Elizabeth Warren had one question for the maker of EpiPen, and the CEO couldn't answer it at all
Finance2 min read
Mylan CEO Heather Bresch is sworn in on Capitol Hill in Washington, Wednesday, Sept. 21, 2016, prior to testifying before the House Oversight Committee hearing on EpiPen price increases.    AP

On Wednesday, Heather Bresch, the CEO of EpiPen maker Mylan, got a grilling in Congress over the 500% increase in the price of her company's life-saving drug.

She did not go prepared.

"You knew what this hearing was about. I'm asking questions that if you're the CEO I think that you would know," said ranking member Rep. Elijah Cummings (D-MD)

One specific question she couldn't answer is one that Senator Elizabeth Warren (D-MA) wants answered ASAP for more companies than just Mylan.

Cummings asked her how much Mylan spent on patient assistance programs.

Last month, Warren sent an eight-page letter to Bresch signed by 20 senators, including former presidential candidate Bernie Sanders (I-Vermont), demanding to know more about Mylan's patient assistance programs.

Bresch had said the company would expand these programs to give more people access to the drug - something you see across the drug industry these days.
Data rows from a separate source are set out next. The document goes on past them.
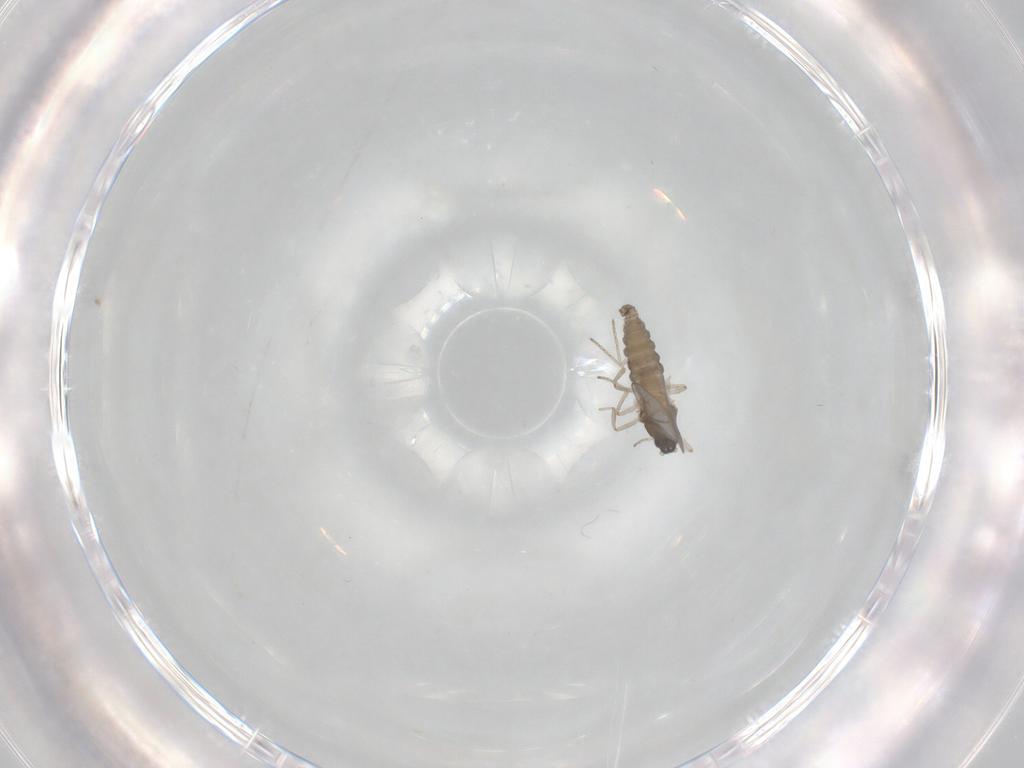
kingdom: Animalia
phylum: Arthropoda
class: Insecta
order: Diptera
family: Cecidomyiidae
Warren and a number of other politicians, including Cummings, believe that pharmaceutical companies use patient assistance programs to preserve price. They say they're helping people, but it's just an excuse for them not to lower prices.
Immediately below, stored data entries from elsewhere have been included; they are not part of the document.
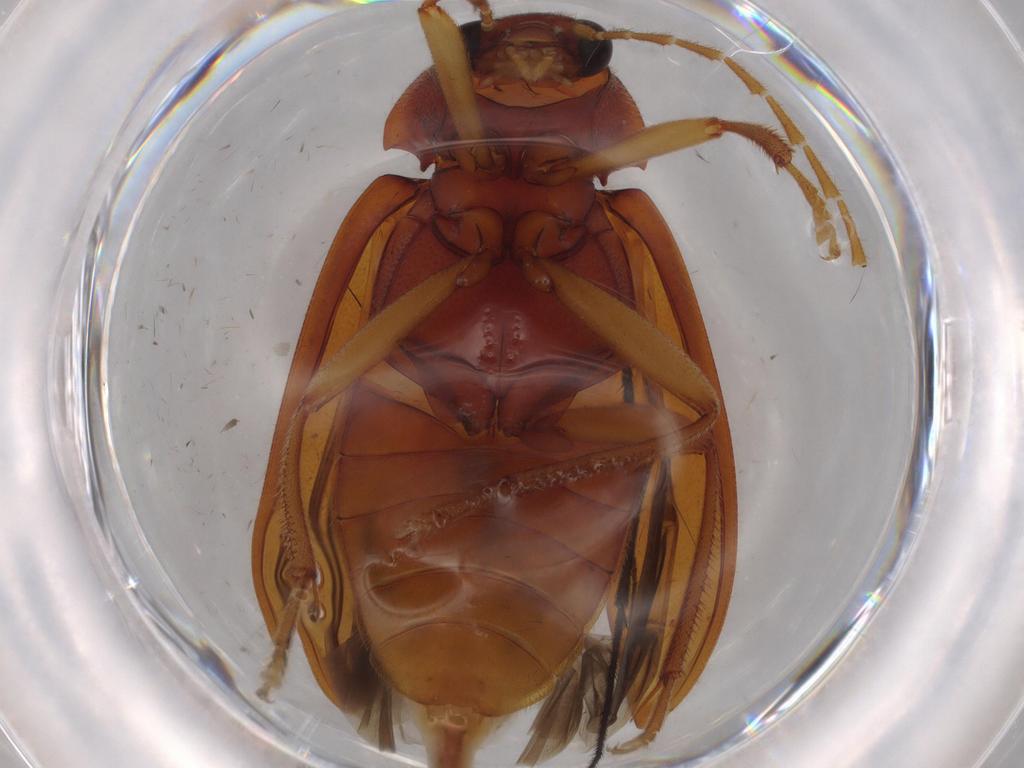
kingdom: Animalia
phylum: Arthropoda
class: Insecta
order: Coleoptera
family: Ptilodactylidae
"These changes will help some customers who are struggling to afford EpiPens. Your discount programs, however, represent a well-defined industry tactic to keep costs high through a complex shell game," Warren wrote in her letter.

"When patients receive short-term co-pay assistance for expensive drugs, they may be insulated from price hikes, but insurance companies, the government, and employers still bear the burden of these excessive prices. In turn, those costs are eventually passed on to consumers in the form of higher premiums."

In Mylan's case, Warren wants a breakdown of: how many people have used Mylan's coupons and programs, how much they save, how many people Mylan expects will save money now that the programs have been expanded, how much discounted EpiPens have cost insurers, how consumers are directed to these assistance options, details about its EpiPen4Schools program, and more.

But, as we said, Bresch had no specifics on that at the hearing. (She also didn't show up with some of the documents Congress asked for regarding how much Mylan makes on EpiPen.)

That probably means this isn't over Congress or Bresch.